Гувернантка покраснела и объявила, что ей двуспальные простыни выгоднее, потому она их и написала; но видя, что тетушка продолжает подтрунивать, она, наконец, воскликнула:
– А если б и так, что ж тут странного! Если ваша сестрица вышла замуж, отчего же я не могу выйти?
– За кого? – иронически спросила тетушка.
– Боже мой, ma chere! Почему же я знаю? Ну, может быть, за какого-нибудь помещика…
Тетушка побледнела. «Хороша помещица!» – прошептала она… А гувернантка так расцвела от мысли сделаться помещицей, что позабыла неконченное условие, задумалась, наклонила набок свою рыжую голову и, улыбаясь, что-то чертила на лоскутке. Мы потом его видели весь исписанный вдоль и поперек: «помещица такого-то села», следовало имя ее и отчество, а потом несколько точек, вероятно заменявших фамилию будущей супруги, и, наконец, великолепный росчерк, или просто: «помещица, помещица»…
Радость наша была так велика, что мы не верили нашему счастию до самого дня отъезда гувернантки. Я очень сожалела о девочке, которую она требовала себе в полное распоряжение, и бедных детях, которые в невинности своей не предчувствуют, что их ждут страдания жажды и голода… С тетушкой Степанидой Петровной гувернантка простилась очень трогательно (они даже дали слово писать друг к другу как можно чаще), но маменька, недовольная, что гувернантка отходит и тем на время нарушает порядок в доме, рассталась с ней холодно. Прощаясь с нами, гувернантка прослезилась; но, увидев наши сияющие радостью лица, она так огорчилась нашей бесчувственностью, что непременно бы наказала нас, если б ее не торопили ехать.
Вечером, когда отец воротился домой, мы услышали голос маменьки вместе с именем гувернантки. Тихонько подошли мы к двери. Маменька говорила с жаром:
– Пусть попробует, никто не станет держать такую дрянь!
Отец, предвидя неприятный разговор о детях, с недовольной гримасой сказал лениво:
– Ну, найми другую!
– Нет-с, извините! Я и с одной довольно пострадала! Меня просто в гроб загонят вечные хлопоты да заботы!
И маменька залилась слезами, которые в таких случаях всегда имели полный успех: отец, сразу запуганный, не решался противоречить ничему.

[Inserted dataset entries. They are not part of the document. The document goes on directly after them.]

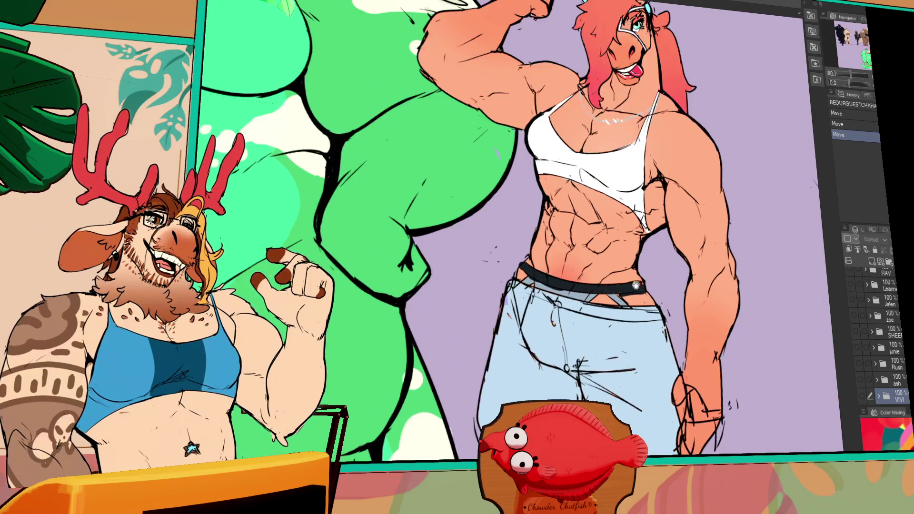
drag(632, 304, 628, 313)
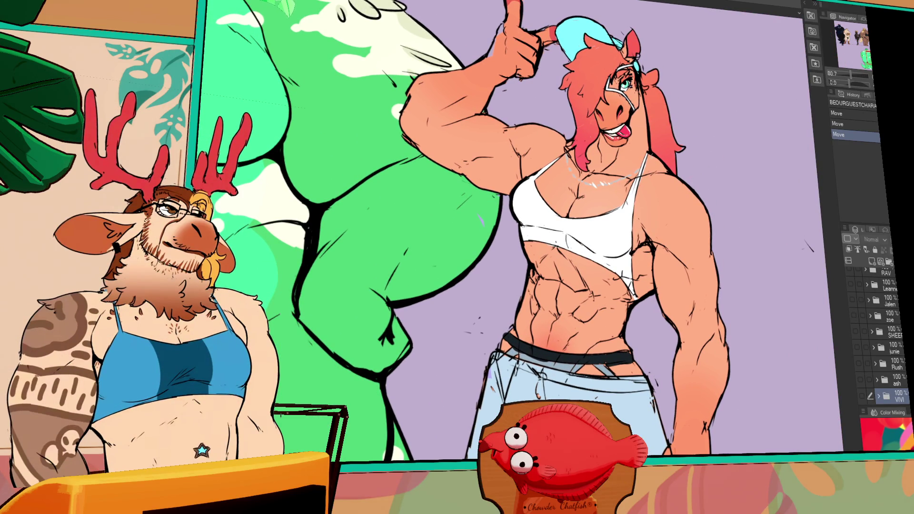
scroll(575, 266, down, 5)
mouse_move(333, 191)
mouse_down()
mouse_move(580, 323)
mouse_move(829, 436)
mouse_up()
scroll(654, 307, up, 4)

– Ну, полно, делай, как знаешь и как хочешь. – И, махнув рукой, он подпер голову руками. Маменька обратилась к Кирилу Кирилычу, долго рассказывала, как ее мучат дети, и заключила так:
– Всех их пора раздать по училищам… дома только балуются. Вот Мишка опять не ходил в гимназию… Ты, Андрей, его хоть бы высек…
– На него никакое сеченье не действует, – проговорил отец и положил голову в подушку, давая знать, это он теперь совсем не расположен рассуждать о воспитании детей.
– Я их всех раздам! – горячо воскликнула маменька. – Девчонки могут бросить свои книги и заняться шитьем; я вот, слава богу, и без книг живу, дай бог им так жить; да еще увидим, кто их возьмет, даром что ученые! – Маменька усмехнулась. – Михайлу отдам к учителю, авось он его вышколит… Что же мне больше делать?.. Слышишь, Андрей?
Отец отвечал выразительным «гм». Маменька продолжала:
– Федора к брату Семену, пусть учится рисовать.
Тут она остановилась, выжидая вдохновения, куда пристроить остальных детей.
– А который год вашей Наталье? – спросил Кирило Кирилыч.
Маменька смешалась. Убавляя себе лета, она решительно потеряла счет годам своих детей.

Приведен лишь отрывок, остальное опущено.